SOURCE DOCUMENT:
# Inonik Ra2000 No Water flow



## Cobra2fst4u (Aug 30, 2011)

I have a problem with the water flow in the (Ra2000) and not sure if I am hooking it up right. The supplied material/ manuals do not explain good enough how to hook up all the SIMS board wires. I have all the fans working and there is a blue glowing light from the fluid tank but my machine keep shutting down from to much heat and the upper clear tube gets supper hot and very soft, the tubes look full and clear of any air bubbles just no circulation? Also the viewing glass for flow of fluid spins as it is a blueish color but there appears to be to actual fluid in there if that helps at all. Any help would be much appreciated or a better number or manual. I have tired contacting Ikonik here in the US and they do not support this case because it is a water cooling case. Any help would be great thanks.


----------



## grimx133 (Jan 15, 2008)

It's the Ra 2000 Liquid that you have? IKONIK 

They sure don't have much for manuals on their site, just the quick installation guide. http://www.ikonik.com/downloads/PDF/SIM_IG_English-v12.pdf 

Looks to be fairly confusing.

DATA UNDER STUDY:
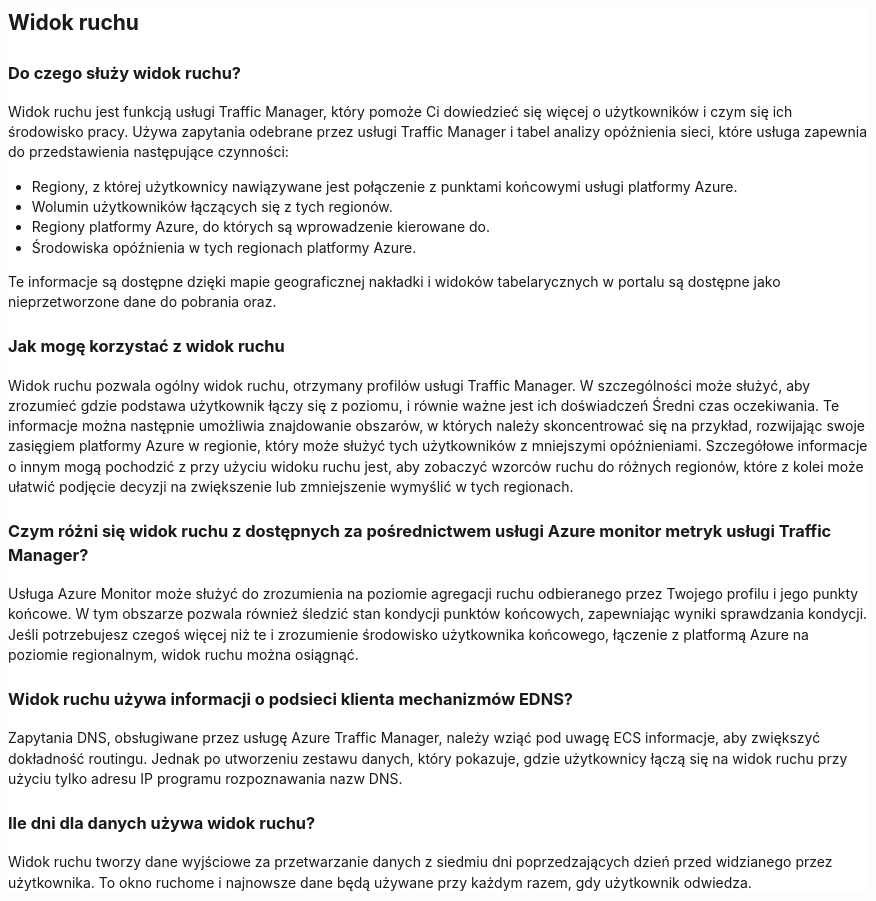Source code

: ## <a name="traffic-view"></a>Widok ruchu

### <a name="what-does-traffic-view-do"></a>Do czego służy widok ruchu?
Widok ruchu jest funkcją usługi Traffic Manager, który pomoże Ci dowiedzieć się więcej o użytkowników i czym się ich środowisko pracy. Używa zapytania odebrane przez usługi Traffic Manager i tabel analizy opóźnienia sieci, które usługa zapewnia do przedstawienia następujące czynności:
- Regiony, z której użytkownicy nawiązywane jest połączenie z punktami końcowymi usługi platformy Azure.
- Wolumin użytkowników łączących się z tych regionów.
- Regiony platformy Azure, do których są wprowadzenie kierowane do.
- Środowiska opóźnienia w tych regionach platformy Azure.

Te informacje są dostępne dzięki mapie geograficznej nakładki i widoków tabelarycznych w portalu są dostępne jako nieprzetworzone dane do pobrania oraz.

### <a name="how-can-i-benefit-from-using-traffic-view"></a>Jak mogę korzystać z widok ruchu

Widok ruchu pozwala ogólny widok ruchu, otrzymany profilów usługi Traffic Manager. W szczególności może służyć, aby zrozumieć gdzie podstawa użytkownik łączy się z poziomu, i równie ważne jest ich doświadczeń Średni czas oczekiwania. Te informacje można następnie umożliwia znajdowanie obszarów, w których należy skoncentrować się na przykład, rozwijając swoje zasięgiem platformy Azure w regionie, który może służyć tych użytkowników z mniejszymi opóźnieniami. Szczegółowe informacje o innym mogą pochodzić z przy użyciu widoku ruchu jest, aby zobaczyć wzorców ruchu do różnych regionów, które z kolei może ułatwić podjęcie decyzji na zwiększenie lub zmniejszenie wymyślić w tych regionach.

### <a name="how-is-traffic-view-different-from-the-traffic-manager-metrics-available-through-azure-monitor"></a>Czym różni się widok ruchu z dostępnych za pośrednictwem usługi Azure monitor metryk usługi Traffic Manager?

Usługa Azure Monitor może służyć do zrozumienia na poziomie agregacji ruchu odbieranego przez Twojego profilu i jego punkty końcowe. W tym obszarze pozwala również śledzić stan kondycji punktów końcowych, zapewniając wyniki sprawdzania kondycji. Jeśli potrzebujesz czegoś więcej niż te i zrozumienie środowisko użytkownika końcowego, łączenie z platformą Azure na poziomie regionalnym, widok ruchu można osiągnąć.

### <a name="does-traffic-view-use-edns-client-subnet-information"></a>Widok ruchu używa informacji o podsieci klienta mechanizmów EDNS?

Zapytania DNS, obsługiwane przez usługę Azure Traffic Manager, należy wziąć pod uwagę ECS informacje, aby zwiększyć dokładność routingu. Jednak po utworzeniu zestawu danych, który pokazuje, gdzie użytkownicy łączą się na widok ruchu przy użyciu tylko adresu IP programu rozpoznawania nazw DNS.

### <a name="how-many-days-of-data-does-traffic-view-use"></a>Ile dni dla danych używa widok ruchu?

Widok ruchu tworzy dane wyjściowe za przetwarzanie danych z siedmiu dni poprzedzających dzień przed widzianego przez użytkownika. To okno ruchome i najnowsze dane będą używane przy każdym razem, gdy użytkownik odwiedza.

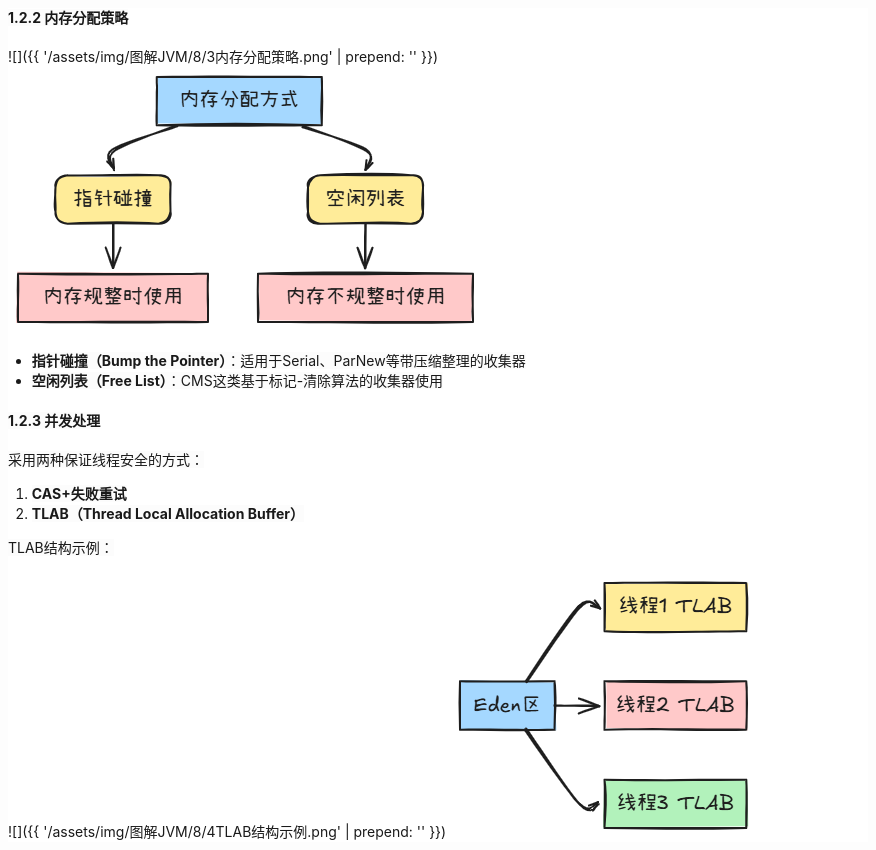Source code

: #### <font style="color:rgba(0, 0, 0, 0.9);background-color:rgb(252, 252, 252);">1.2.2 内存分配策略</font>
![]({{ '/assets/img/图解JVM/8/3内存分配策略.png' | prepend: '' }})
![](.\img\图解JVM\8\3内存分配策略.png)

+ **<font style="color:rgba(0, 0, 0, 0.9);background-color:rgb(252, 252, 252);">指针碰撞（Bump the Pointer）</font>**<font style="color:rgba(0, 0, 0, 0.9);background-color:rgb(252, 252, 252);">：适用于Serial、ParNew等带压缩整理的收集器</font>
+ **<font style="color:rgba(0, 0, 0, 0.9);background-color:rgb(252, 252, 252);">空闲列表（Free List）</font>**<font style="color:rgba(0, 0, 0, 0.9);background-color:rgb(252, 252, 252);">：CMS这类基于标记-清除算法的收集器使用</font>

#### <font style="color:rgba(0, 0, 0, 0.9);background-color:rgb(252, 252, 252);">1.2.3 并发处理</font>
<font style="color:rgba(0, 0, 0, 0.9);background-color:rgb(252, 252, 252);">采用两种保证线程安全的方式：</font>

1. **<font style="color:rgba(0, 0, 0, 0.9);background-color:rgb(252, 252, 252);">CAS+失败重试</font>**
2. **<font style="color:rgba(0, 0, 0, 0.9);background-color:rgb(252, 252, 252);">TLAB（Thread Local Allocation Buffer）</font>**

<font style="background-color:rgb(252, 252, 252);">TLAB结构示例：</font>

![]({{ '/assets/img/图解JVM/8/4TLAB结构示例.png' | prepend: '' }})
![](.\img\图解JVM\8\4TLAB结构示例.png)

QUESTIONS:
1. Convert the records into a numbered list, beginning at their first line and stopping after the line containing "z widok ruchu", with blank lines omitted and the pictures left out.
2. Carry on the forum thread about the Ra2000 water-flow problem from the point where it ends.
The forum thread and the records come from separate, unrelated sources.

ANSWERS TO THE EXERCISE:
1.
1. Source code
2. : ## <a name="traffic-view"></a>Widok ruchu
3. ### <a name="what-does-traffic-view-do"></a>Do czego służy widok ruchu?
4. Widok ruchu jest funkcją usługi Traffic Manager, który pomoże Ci dowiedzieć się więcej o użytkowników i czym się ich środowisko pracy. Używa zapytania odebrane przez usługi Traffic Manager i tabel analizy opóźnienia sieci, które usługa zapewnia do przedstawienia następujące czynności:
5. - Regiony, z której użytkownicy nawiązywane jest połączenie z punktami końcowymi usługi platformy Azure.
6. - Wolumin użytkowników łączących się z tych regionów.
7. - Regiony platformy Azure, do których są wprowadzenie kierowane do.
8. - Środowiska opóźnienia w tych regionach platformy Azure.
9. Te informacje są dostępne dzięki mapie geograficznej nakładki i widoków tabelarycznych w portalu są dostępne jako nieprzetworzone dane do pobrania oraz.
10. ### <a name="how-can-i-benefit-from-using-traffic-view"></a>Jak mogę korzystać z widok ruchu

2.
When you turn it on, do you hear the pump? Can you feel any vibration when touching the pump/reservoir housing? 
Have you tried testing, without turning on the computer? I do leak tests by unplugging the power to the cpu and motherboard etc., and then jumping the green to any black on the 24 pin connector. As long as there's a load on the psu, it will turn on with the psu's power switch.


----------



## Cobra2fst4u (Aug 30, 2011)

Hey Grim thanks for the response.

Yes it is the Ra 2000 liquid.

As for hearing a pump or feeling one vibrate I am not sure as there are 12 fans blowing/ on. That's a great Idea of trying to just jump/ turn the pump on by its self. 

I was also told In a rude e-mail from Ikonik that I might of messed up the "PW switch" were I plug it in.

I'll let you know how it goes ans thanks again.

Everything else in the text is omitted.